Alzheimer’s Diagnosis through Audio Analysis
Supervised by Professor Xiang Fan, I wrote a paper as a first author.
We constructed an end-to-end AD vs. non-AD binary classification model based on speech, achieving cross-language AD diagnosis for the first time: training the model on an English public database and achieving good results on a local Chinese database. We were pioneers in using large language models and translation techniques to enhance the model’s capabilities and address cross-language issues. The entire model consists of four components: ASR (Whisper), translation (GLM-4), embedding (Embedding-3), and classifier (common models like XGBoost and our custom neural network). Throughout this process, extensive experiments were conducted to improve performance, resulting in excellent outcomes.

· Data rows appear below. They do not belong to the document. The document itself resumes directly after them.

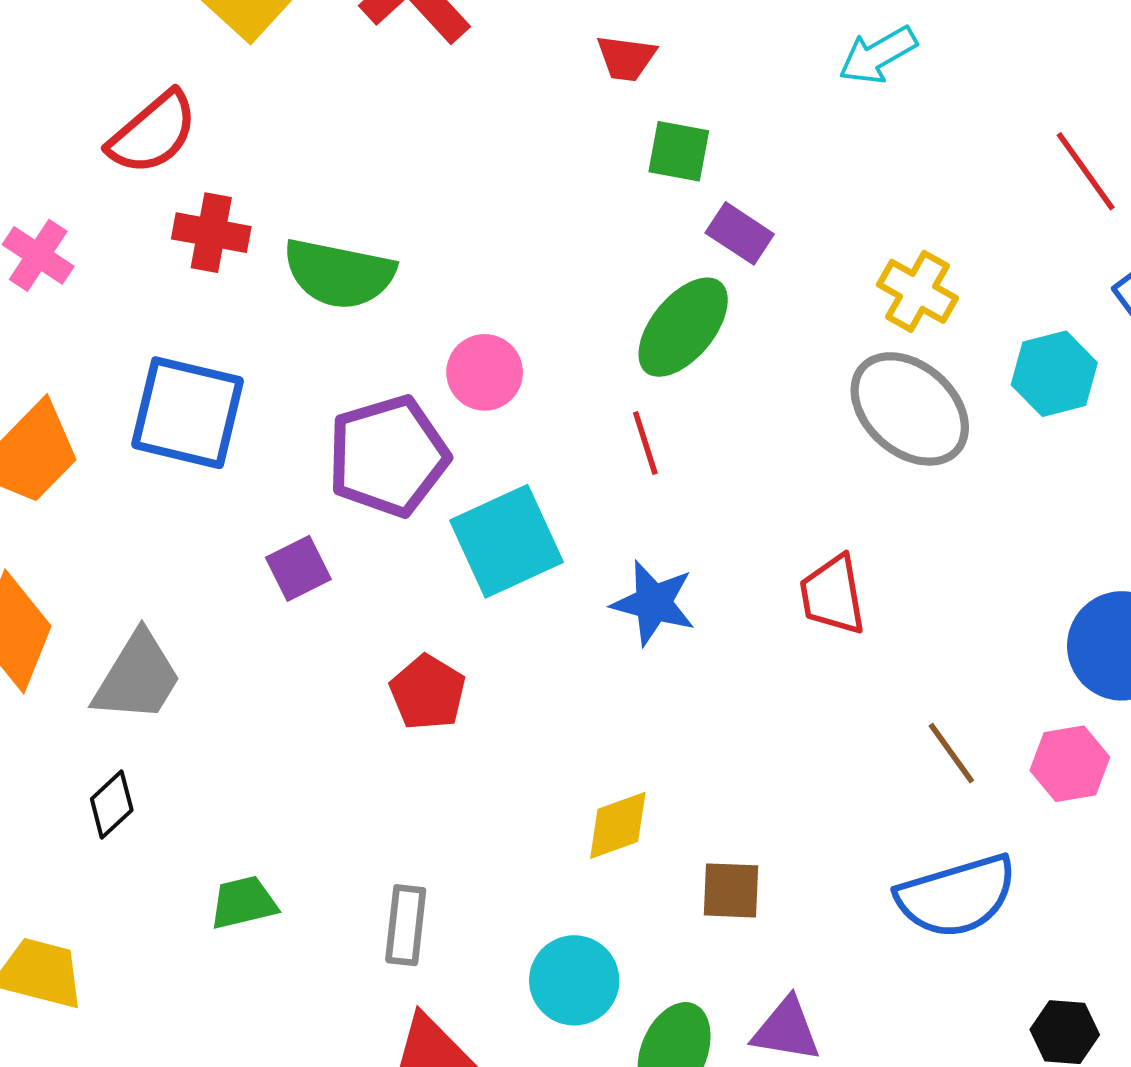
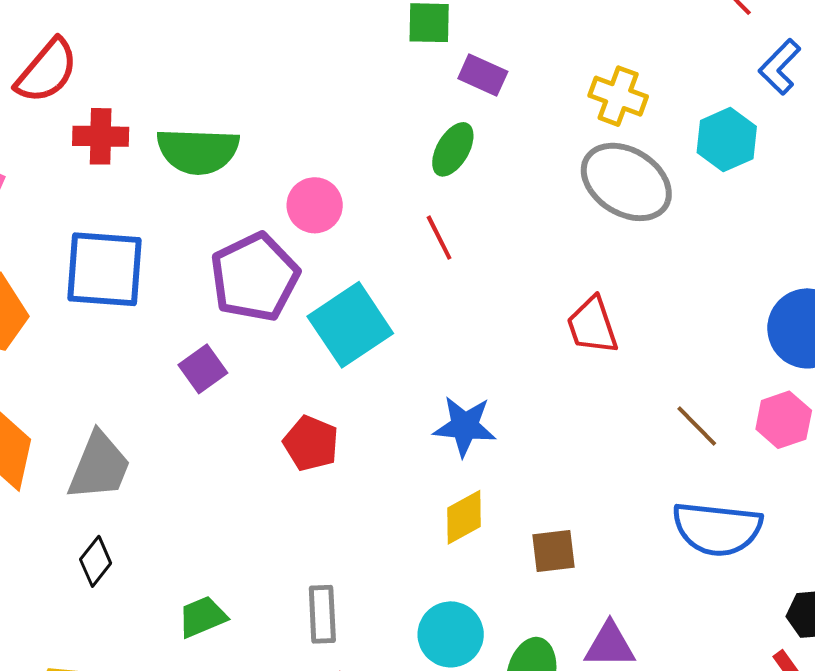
green ellipse: (683, 327) -> (453, 149), size x0.7
blue star: (653, 603) -> (465, 426), moved
blue semicircle: (956, 896) -> (717, 529), turned 32

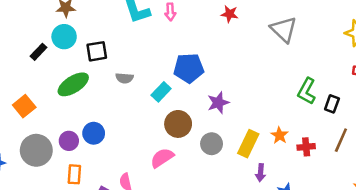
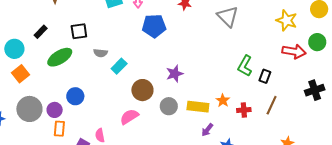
cyan circle: (64, 37) -> (14, 49), moved
black rectangle: (39, 52) -> (41, 32), moved
blue pentagon: (189, 68) -> (154, 26), moved
cyan rectangle: (161, 92) -> (119, 66), moved
purple circle: (69, 141) -> (55, 110), moved
yellow rectangle: (248, 144) -> (198, 107), turned 70
purple arrow: (261, 173) -> (207, 130), turned 32

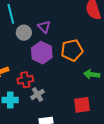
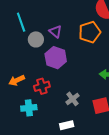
orange pentagon: (72, 50) -> (90, 32), moved
gray cross: (38, 94) -> (72, 99), moved

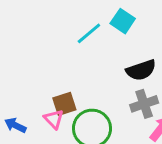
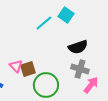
gray cross: (144, 104) -> (80, 69), turned 36
pink triangle: (54, 119) -> (16, 66), moved

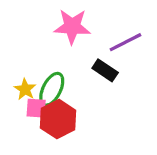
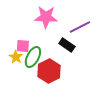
pink square: (36, 108) -> (23, 46), moved
red hexagon: (58, 119) -> (49, 71), moved

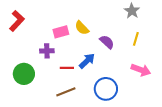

I led the entire project, including literature review, direction selection, model construction, experimental design and execution, and paper writing.
What I get
During this period, I significantly enhanced my literature search and reading skills, organized my code better, and systematically learned about academic writing, greatly improving my writing abilities.
This also made me realize the importance of interdisciplinary collaboration: Professor Xiang Fan, as an expert in clinical care, can inform me about the pain points of cutting-edge models and the real clinical needs, which greatly aids in our model construction and the selection of research priorities. Meanwhile, my model can conveniently assist them in pre-screening potential patients, providing a powerful analytical tool. I am also very eager to engage in interdisciplinary communication and research, offering solutions based on practical needs while integrating cutting-edge algorithms.
What next
In the future, I will attempt to explore some semantic feature extraction to find clinically interpretable models. I plan to design better classifiers to better utilize embeddings, and I will also explore the combination of semantic and temporal features to enhance the capabilities of large language models.